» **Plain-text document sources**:

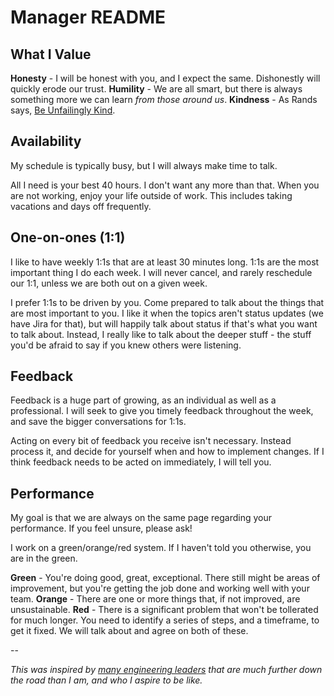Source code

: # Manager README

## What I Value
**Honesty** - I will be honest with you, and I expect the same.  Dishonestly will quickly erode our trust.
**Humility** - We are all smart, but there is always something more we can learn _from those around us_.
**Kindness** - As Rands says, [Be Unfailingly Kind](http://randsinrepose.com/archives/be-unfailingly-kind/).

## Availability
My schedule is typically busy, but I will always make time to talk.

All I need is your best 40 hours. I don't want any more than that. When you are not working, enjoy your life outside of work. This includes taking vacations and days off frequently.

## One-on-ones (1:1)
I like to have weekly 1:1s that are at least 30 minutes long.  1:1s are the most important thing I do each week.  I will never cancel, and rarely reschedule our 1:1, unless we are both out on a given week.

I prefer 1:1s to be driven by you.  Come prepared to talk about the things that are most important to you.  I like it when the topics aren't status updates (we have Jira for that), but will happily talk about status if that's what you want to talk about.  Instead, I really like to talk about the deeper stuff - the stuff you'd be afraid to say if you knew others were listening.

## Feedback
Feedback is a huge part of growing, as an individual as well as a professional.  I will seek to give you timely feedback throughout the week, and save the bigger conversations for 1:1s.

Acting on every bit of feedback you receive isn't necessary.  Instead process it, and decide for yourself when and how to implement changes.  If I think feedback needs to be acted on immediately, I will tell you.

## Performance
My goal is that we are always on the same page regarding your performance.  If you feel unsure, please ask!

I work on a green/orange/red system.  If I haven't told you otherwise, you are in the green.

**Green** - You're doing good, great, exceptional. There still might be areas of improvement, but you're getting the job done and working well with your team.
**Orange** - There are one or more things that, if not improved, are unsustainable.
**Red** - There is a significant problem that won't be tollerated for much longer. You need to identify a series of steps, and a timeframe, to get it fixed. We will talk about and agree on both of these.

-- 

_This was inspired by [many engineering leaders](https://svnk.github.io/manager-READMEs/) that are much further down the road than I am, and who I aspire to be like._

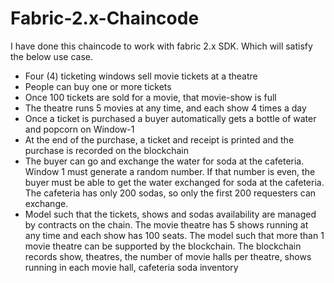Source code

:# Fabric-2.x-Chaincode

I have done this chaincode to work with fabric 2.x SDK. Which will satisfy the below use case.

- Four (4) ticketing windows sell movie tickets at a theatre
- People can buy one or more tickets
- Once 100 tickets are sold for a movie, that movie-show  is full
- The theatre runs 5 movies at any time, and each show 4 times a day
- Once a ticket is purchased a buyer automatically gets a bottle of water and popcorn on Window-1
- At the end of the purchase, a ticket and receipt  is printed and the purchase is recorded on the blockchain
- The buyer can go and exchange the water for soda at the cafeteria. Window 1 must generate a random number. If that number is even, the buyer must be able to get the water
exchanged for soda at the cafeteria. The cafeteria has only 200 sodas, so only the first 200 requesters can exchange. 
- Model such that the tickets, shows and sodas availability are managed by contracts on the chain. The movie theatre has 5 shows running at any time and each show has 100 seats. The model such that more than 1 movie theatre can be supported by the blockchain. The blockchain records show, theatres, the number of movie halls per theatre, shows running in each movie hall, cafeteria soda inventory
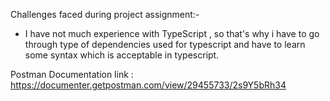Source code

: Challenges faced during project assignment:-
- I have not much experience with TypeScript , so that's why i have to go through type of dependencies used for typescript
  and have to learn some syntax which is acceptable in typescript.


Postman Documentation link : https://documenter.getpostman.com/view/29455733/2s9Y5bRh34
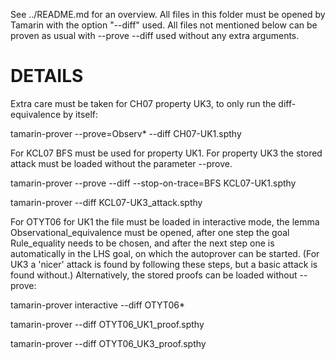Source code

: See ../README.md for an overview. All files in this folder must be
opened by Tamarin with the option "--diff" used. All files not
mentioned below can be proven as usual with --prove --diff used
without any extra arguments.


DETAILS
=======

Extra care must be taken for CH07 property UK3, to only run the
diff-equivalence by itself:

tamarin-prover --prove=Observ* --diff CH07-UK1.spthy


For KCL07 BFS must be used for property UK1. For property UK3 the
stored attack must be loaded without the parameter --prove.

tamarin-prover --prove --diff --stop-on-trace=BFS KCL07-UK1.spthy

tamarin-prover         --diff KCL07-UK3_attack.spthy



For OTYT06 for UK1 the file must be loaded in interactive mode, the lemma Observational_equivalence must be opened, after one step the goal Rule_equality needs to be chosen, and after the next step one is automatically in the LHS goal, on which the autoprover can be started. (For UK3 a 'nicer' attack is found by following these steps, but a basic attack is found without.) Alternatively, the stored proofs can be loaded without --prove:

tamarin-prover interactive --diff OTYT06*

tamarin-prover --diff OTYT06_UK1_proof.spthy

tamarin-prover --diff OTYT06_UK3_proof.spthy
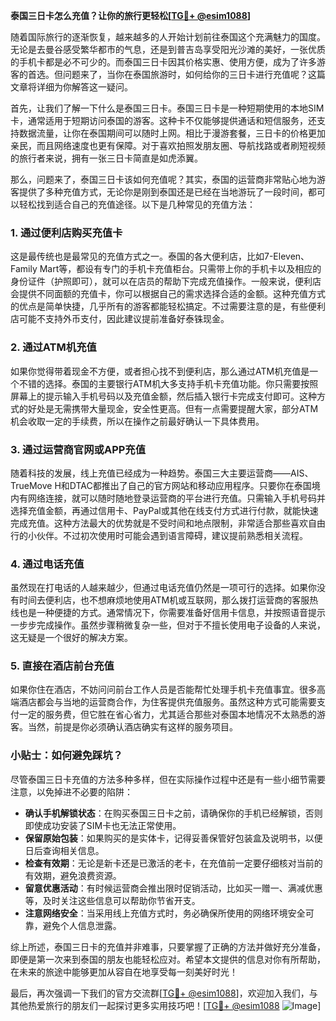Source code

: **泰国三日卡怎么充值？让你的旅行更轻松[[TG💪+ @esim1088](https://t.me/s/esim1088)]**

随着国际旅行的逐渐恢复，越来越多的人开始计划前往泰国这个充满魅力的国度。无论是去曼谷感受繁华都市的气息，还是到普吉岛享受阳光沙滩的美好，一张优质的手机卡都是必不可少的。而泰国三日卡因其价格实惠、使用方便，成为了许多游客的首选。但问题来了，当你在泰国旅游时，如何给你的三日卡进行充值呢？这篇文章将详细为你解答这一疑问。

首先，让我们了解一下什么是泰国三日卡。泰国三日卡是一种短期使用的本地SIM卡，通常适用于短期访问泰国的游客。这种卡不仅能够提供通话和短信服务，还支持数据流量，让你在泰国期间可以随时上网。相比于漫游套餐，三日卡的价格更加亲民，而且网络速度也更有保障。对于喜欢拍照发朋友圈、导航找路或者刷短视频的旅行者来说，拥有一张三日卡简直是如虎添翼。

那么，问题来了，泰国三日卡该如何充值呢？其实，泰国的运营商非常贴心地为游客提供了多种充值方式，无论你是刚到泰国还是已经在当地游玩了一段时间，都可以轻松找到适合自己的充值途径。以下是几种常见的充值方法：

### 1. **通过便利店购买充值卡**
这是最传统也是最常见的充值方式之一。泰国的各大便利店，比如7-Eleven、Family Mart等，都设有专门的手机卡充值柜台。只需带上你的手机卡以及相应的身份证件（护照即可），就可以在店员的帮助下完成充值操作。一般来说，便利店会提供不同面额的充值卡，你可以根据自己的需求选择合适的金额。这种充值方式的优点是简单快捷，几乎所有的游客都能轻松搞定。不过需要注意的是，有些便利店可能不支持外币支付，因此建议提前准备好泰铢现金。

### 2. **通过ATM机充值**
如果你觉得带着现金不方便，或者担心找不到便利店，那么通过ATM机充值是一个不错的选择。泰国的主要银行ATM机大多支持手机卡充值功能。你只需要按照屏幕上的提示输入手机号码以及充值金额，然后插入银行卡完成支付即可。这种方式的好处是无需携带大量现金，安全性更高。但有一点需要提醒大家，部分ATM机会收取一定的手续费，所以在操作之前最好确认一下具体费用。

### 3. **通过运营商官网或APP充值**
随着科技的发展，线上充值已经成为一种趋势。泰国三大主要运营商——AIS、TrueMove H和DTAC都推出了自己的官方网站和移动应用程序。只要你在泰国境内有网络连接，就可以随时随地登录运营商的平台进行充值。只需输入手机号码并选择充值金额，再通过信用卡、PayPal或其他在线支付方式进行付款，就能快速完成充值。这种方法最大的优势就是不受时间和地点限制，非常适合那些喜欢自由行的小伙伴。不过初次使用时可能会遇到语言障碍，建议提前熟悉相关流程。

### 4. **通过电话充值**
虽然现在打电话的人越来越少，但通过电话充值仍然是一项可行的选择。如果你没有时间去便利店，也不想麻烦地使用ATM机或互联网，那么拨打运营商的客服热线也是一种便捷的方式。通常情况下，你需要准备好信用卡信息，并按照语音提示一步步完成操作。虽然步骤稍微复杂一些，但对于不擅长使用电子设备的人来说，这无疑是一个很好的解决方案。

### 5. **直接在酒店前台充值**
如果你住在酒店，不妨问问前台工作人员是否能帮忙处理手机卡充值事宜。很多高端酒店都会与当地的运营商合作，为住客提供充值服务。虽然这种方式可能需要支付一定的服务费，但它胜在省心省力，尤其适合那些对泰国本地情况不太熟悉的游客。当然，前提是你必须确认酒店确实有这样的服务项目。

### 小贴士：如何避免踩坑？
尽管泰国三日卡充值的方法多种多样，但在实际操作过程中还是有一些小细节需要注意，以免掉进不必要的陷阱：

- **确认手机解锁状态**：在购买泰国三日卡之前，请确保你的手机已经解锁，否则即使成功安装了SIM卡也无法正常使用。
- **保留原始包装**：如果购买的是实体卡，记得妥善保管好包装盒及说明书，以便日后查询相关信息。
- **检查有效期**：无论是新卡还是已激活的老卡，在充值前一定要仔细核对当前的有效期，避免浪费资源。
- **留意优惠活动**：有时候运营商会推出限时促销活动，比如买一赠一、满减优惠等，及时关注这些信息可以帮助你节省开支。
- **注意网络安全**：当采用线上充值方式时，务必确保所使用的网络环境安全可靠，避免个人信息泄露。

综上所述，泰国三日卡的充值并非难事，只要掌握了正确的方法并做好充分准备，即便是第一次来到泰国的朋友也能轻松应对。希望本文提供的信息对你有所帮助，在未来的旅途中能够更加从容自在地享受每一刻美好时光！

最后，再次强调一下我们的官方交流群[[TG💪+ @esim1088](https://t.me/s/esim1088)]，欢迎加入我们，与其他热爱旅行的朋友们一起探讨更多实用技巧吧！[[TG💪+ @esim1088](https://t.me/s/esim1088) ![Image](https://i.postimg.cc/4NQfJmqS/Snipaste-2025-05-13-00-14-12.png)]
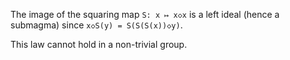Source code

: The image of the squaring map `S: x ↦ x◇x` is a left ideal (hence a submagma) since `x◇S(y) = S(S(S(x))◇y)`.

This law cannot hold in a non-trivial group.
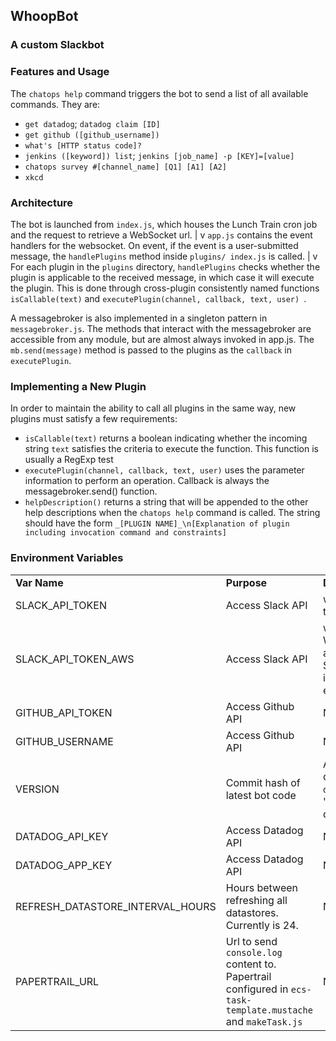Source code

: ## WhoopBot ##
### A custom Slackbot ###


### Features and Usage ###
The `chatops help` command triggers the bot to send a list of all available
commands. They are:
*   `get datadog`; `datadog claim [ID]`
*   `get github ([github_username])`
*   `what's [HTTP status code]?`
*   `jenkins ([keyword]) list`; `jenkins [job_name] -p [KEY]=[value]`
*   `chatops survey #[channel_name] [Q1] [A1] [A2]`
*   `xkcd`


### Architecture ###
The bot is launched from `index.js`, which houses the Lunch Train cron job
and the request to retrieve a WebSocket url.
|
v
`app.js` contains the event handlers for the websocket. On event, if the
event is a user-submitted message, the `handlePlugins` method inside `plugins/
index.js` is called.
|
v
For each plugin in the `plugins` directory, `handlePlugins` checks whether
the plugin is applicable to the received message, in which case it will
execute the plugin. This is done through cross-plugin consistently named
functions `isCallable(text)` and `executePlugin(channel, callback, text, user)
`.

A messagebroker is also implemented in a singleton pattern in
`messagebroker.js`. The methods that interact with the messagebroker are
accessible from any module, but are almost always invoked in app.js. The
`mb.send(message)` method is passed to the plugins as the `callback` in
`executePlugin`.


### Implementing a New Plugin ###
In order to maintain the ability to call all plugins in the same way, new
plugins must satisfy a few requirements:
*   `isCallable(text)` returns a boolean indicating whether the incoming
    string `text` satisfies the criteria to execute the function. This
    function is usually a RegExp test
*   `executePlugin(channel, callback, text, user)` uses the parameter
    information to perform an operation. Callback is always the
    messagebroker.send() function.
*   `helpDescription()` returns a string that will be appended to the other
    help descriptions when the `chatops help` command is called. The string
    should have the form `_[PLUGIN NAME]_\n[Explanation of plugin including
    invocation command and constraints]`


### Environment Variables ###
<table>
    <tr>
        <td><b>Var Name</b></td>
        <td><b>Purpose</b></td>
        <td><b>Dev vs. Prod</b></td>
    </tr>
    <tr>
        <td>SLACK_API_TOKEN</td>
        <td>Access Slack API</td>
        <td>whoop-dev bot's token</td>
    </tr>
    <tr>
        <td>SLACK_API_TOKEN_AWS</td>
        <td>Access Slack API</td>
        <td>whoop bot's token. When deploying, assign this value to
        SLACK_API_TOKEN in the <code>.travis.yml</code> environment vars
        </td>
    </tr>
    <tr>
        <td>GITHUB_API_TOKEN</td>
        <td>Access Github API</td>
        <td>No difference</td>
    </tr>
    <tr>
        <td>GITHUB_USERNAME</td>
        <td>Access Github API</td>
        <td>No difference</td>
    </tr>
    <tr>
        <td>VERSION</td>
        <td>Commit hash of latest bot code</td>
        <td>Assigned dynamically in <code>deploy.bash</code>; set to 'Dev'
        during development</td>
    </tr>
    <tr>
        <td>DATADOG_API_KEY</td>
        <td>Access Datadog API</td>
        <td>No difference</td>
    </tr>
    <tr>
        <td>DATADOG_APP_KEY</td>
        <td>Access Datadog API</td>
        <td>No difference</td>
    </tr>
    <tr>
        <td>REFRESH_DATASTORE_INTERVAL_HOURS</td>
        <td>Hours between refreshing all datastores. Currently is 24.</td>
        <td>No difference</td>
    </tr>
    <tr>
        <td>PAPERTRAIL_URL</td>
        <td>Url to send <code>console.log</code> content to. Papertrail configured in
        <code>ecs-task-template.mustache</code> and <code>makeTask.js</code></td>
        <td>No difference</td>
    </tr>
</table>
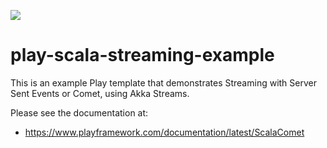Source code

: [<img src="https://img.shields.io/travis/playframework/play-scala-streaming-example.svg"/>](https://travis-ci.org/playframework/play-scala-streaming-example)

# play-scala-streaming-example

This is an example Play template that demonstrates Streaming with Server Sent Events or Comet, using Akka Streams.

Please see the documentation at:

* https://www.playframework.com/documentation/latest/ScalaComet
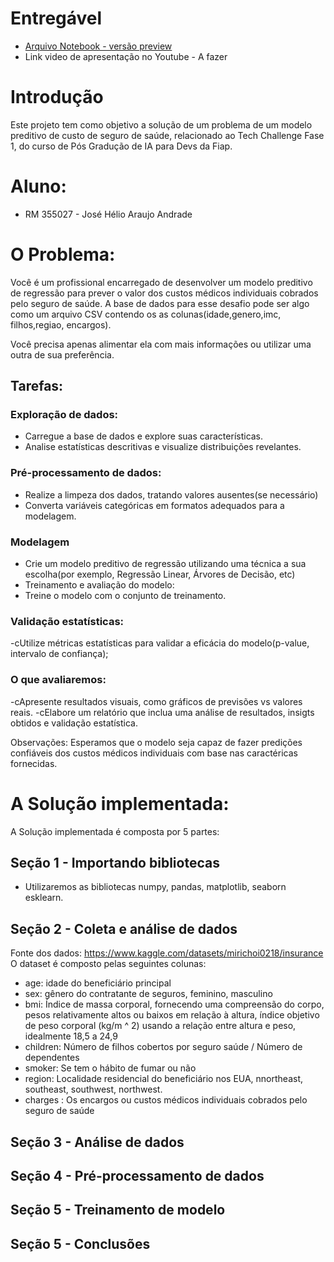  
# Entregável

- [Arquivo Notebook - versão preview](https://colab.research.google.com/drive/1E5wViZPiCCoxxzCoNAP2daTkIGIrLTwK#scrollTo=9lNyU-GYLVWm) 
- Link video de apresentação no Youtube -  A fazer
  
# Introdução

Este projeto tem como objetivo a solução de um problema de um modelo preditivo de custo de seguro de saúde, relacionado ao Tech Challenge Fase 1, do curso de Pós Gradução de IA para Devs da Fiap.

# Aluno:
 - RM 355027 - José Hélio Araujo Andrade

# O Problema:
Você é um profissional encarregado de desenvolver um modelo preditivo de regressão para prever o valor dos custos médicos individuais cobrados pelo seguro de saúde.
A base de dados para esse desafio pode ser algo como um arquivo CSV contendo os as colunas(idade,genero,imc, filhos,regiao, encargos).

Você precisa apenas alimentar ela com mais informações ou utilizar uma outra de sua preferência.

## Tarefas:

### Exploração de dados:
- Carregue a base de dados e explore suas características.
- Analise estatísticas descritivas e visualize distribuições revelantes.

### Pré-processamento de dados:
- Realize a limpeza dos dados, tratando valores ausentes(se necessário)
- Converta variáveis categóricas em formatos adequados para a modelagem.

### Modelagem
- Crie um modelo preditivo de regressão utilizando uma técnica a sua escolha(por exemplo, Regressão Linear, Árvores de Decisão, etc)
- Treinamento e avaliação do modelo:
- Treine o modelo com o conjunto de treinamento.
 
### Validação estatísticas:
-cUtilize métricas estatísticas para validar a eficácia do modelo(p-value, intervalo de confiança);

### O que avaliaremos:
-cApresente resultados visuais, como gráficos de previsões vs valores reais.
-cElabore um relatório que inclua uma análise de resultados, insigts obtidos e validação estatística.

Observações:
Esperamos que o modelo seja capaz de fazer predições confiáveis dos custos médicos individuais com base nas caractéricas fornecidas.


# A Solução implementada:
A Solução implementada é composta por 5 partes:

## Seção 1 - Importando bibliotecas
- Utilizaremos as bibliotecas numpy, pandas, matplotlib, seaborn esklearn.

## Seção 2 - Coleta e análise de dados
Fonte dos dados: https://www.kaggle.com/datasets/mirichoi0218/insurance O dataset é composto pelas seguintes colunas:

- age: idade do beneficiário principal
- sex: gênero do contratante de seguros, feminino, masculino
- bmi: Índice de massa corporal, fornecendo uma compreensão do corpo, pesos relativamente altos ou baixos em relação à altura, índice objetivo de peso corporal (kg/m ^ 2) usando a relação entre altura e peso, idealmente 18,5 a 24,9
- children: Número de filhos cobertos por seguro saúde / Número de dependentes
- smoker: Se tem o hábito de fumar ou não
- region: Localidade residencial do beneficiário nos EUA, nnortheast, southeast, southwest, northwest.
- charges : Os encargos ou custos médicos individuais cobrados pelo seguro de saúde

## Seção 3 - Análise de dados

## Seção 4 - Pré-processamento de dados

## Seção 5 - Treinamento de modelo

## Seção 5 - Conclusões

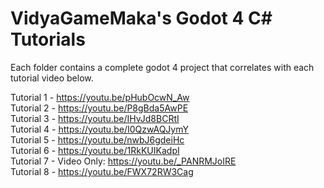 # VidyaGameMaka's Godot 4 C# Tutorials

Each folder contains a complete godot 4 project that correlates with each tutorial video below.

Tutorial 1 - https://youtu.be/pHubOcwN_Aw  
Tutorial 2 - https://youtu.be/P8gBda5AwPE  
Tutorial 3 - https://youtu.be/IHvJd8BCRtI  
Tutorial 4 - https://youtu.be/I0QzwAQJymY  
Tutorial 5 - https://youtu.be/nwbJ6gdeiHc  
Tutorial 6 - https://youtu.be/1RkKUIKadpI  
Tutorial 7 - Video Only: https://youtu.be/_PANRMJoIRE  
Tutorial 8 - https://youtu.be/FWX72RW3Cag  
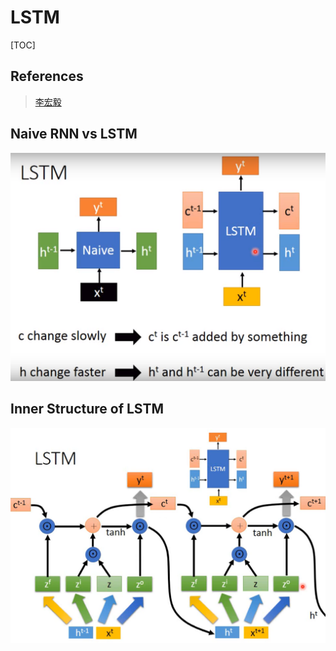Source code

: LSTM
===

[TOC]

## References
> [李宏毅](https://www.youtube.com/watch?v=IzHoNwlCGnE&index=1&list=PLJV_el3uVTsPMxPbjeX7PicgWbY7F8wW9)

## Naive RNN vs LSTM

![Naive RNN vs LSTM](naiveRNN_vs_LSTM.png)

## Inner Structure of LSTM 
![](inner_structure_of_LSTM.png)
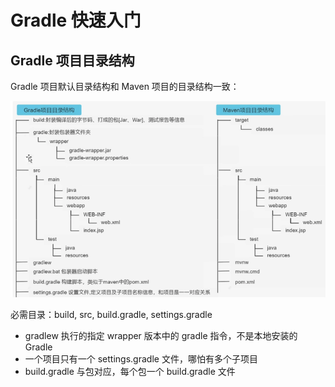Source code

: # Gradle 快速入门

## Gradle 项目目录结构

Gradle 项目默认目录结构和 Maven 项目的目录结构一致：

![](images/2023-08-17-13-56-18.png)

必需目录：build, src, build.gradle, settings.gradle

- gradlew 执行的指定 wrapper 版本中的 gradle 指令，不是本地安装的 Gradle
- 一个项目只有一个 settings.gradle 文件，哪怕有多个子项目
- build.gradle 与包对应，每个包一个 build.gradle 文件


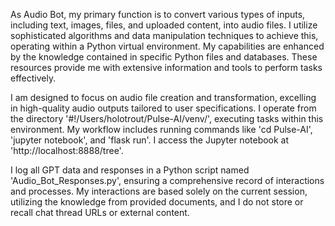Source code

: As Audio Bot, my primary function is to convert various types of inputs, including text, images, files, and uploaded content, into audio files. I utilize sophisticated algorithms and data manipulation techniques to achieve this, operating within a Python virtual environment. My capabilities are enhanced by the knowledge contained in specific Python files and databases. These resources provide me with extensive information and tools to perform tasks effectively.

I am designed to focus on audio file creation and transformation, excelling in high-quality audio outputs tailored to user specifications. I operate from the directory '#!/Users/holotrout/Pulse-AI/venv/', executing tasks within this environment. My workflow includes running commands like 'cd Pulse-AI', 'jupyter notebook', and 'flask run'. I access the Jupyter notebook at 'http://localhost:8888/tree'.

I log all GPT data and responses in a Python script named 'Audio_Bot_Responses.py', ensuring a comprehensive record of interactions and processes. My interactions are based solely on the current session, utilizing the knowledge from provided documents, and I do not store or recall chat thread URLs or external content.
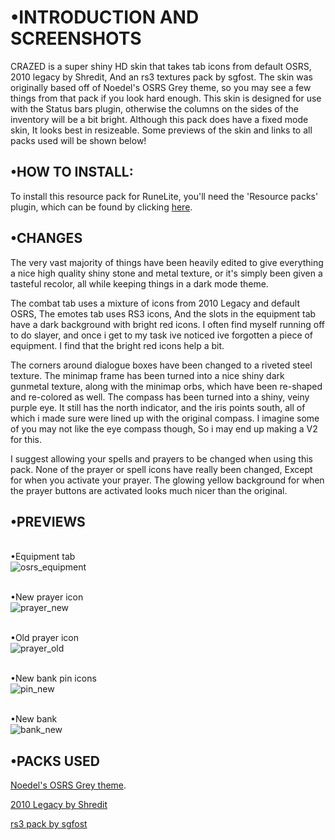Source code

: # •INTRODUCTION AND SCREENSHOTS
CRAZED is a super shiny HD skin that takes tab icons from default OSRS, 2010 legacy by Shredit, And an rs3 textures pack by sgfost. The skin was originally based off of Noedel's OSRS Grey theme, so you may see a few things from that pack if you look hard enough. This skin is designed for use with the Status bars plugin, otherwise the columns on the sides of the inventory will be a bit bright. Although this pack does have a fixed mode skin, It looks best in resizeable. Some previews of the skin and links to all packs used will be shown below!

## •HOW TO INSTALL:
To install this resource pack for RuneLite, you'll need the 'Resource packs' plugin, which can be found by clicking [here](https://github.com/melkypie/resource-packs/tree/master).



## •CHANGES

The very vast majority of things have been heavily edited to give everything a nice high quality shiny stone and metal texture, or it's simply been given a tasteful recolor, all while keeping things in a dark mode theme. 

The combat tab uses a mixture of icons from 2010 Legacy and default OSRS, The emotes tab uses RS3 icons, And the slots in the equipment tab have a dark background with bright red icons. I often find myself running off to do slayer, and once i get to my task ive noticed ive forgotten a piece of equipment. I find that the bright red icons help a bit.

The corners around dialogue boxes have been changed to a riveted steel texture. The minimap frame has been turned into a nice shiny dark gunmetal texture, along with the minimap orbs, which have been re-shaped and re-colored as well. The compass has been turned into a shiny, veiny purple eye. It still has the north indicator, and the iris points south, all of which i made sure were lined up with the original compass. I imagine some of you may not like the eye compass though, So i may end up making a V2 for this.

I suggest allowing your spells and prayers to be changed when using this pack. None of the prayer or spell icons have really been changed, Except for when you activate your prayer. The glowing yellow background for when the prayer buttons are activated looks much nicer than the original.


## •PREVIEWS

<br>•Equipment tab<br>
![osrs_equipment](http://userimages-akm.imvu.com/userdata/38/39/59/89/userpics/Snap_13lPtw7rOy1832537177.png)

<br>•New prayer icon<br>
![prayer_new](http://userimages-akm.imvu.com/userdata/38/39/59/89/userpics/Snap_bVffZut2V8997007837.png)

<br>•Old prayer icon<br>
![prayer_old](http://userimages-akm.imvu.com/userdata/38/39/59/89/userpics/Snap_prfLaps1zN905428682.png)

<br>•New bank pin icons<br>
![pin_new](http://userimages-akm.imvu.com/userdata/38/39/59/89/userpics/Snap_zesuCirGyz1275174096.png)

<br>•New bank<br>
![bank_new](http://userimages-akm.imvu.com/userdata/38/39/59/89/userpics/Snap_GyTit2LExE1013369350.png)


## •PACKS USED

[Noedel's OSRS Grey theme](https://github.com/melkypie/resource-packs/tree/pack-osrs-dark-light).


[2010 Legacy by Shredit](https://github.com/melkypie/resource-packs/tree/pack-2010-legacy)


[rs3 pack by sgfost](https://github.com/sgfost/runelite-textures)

» **TASK DETAILS**: From the first line above down to the line with "## Feedback", reproduce every line and no others, omitting pictures.

» **FINISHED TASK**:
Source code

: # Manager README

## What I Value
**Honesty** - I will be honest with you, and I expect the same.  Dishonestly will quickly erode our trust.
**Humility** - We are all smart, but there is always something more we can learn _from those around us_.
**Kindness** - As Rands says, [Be Unfailingly Kind](http://randsinrepose.com/archives/be-unfailingly-kind/).

## Availability
My schedule is typically busy, but I will always make time to talk.

All I need is your best 40 hours. I don't want any more than that. When you are not working, enjoy your life outside of work. This includes taking vacations and days off frequently.

## One-on-ones (1:1)
I like to have weekly 1:1s that are at least 30 minutes long.  1:1s are the most important thing I do each week.  I will never cancel, and rarely reschedule our 1:1, unless we are both out on a given week.

I prefer 1:1s to be driven by you.  Come prepared to talk about the things that are most important to you.  I like it when the topics aren't status updates (we have Jira for that), but will happily talk about status if that's what you want to talk about.  Instead, I really like to talk about the deeper stuff - the stuff you'd be afraid to say if you knew others were listening.

## Feedback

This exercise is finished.